Япония, напротив, вплотную приблизилась к идеалу городской системы с широким непрерывным спектром численности населения. Так же как и Китай в прежние времена, хотя в XIX веке в этой стране отсутствовали малые города в диапазоне 10-20 тыс. человек, а быстрый рост крупных городов ограничивался несколькими мегаполисами, почти все из которых находились на побережье или вблизи него. Подозрение, что подобные разрывы и диспропорции на оси размеров указывают на слабые торговые связи между городами, тем не менее опровергается выводами китайских историков, которые смогли продемонстрировать все большую интеграцию "национального" рынка. Иными словами, проблематично отталкиваться от "эстетической", навеянной Западом нормы о единой иерархии городов, не выяснив, как именно экономически функционируют различные структуры. В Китае, за исключением нескольких прибрежных мегаполисов, росли по численности населения и среднему размеру в основном те города, которые не являлись административными центрами и могли заниматься торговлей при незначительном государственном регулировании (специалисты в этой области говорят о "неадминистративных рыночных центрах"). Поэтому "неидеальная" иерархия вполне могла иметь определенный функциональный смысл.

3. Между деурбанизацией и гиперростом

Мы должны быть осторожны в оценках. Быстрый количественный рост городов сам по себе не является признаком стремительной модернизации, а деурбанизация не всегда, хотя и часто, является проявлением кризиса и стагнации. В Японии, как и в Европе, так называемая протоиндустриализация XVIII века сопровождалась эмиграцией из крупных городов. Фактически деурбанизация была характерна для различных частей Европы до 1800 года - например, для Португалии, Испании, Италии, Нидерландов. Однако обеднение жизни городов на юге Европы выражало общую тенденцию к смещению центра европейской городской культуры на Север и в Атлантику. Лишь около 1840 г. упадок старых городов на Юге приостановился.
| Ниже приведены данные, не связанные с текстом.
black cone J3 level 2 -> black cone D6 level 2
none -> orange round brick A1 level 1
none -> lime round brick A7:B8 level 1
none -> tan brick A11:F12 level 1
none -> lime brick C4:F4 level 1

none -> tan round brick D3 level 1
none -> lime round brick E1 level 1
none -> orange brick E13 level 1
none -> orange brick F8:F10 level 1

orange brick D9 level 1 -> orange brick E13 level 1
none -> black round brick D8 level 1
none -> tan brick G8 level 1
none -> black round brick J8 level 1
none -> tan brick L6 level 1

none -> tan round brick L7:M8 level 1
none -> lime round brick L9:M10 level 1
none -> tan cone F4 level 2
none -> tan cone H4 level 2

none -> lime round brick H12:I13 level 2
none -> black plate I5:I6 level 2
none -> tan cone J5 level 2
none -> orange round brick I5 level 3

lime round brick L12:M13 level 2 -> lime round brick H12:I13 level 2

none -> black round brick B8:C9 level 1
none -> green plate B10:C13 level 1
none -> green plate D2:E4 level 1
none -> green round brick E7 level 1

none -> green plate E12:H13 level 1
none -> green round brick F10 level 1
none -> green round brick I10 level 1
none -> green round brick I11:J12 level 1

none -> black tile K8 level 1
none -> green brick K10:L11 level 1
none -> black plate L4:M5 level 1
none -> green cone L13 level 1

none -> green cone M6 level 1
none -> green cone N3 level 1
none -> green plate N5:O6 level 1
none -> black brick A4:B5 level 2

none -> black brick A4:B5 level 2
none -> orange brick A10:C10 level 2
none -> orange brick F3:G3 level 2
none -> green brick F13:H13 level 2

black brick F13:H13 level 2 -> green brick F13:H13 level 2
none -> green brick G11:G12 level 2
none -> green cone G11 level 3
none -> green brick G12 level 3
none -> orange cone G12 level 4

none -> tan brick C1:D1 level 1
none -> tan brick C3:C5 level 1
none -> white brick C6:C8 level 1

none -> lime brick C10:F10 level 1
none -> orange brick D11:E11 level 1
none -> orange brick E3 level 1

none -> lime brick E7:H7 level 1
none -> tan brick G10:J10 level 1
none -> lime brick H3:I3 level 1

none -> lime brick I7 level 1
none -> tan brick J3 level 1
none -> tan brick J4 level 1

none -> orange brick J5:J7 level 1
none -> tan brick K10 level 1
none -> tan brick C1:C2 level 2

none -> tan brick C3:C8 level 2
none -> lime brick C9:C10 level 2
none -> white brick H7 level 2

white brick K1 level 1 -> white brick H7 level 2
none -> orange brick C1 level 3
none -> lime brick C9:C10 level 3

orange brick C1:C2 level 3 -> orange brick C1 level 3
Исключением, однако, стали Балканы. По сравнению с другими регионами, находящимися на аналогичном уровне экономического развития, он отличался высокой степенью урбанизации. Это не было результатом специфической динамики XIX века, а наследием более ранних событий: прежде всего, высокого значения, которое османы придавали городской культуре, и важности укрепленных городов-гарнизонов. После окончания османского владычества ряд балканских стран пережил этап деурбанизации. Особенно ярко это проявилось в Сербии в период смуты 1789-1815 гг. В Белграде, где в 1777 году насчитывалось около 6 тыс. домов, в 1834 году их было всего 769. Сербская революция разрушила османские институты с такой тщательностью, что даже их городская структура оказалась невостребованной. Аналогичный процесс произошел после 1878 г. в Черногории, а в Болгарии наблюдался, по крайней мере, длительный городской спад.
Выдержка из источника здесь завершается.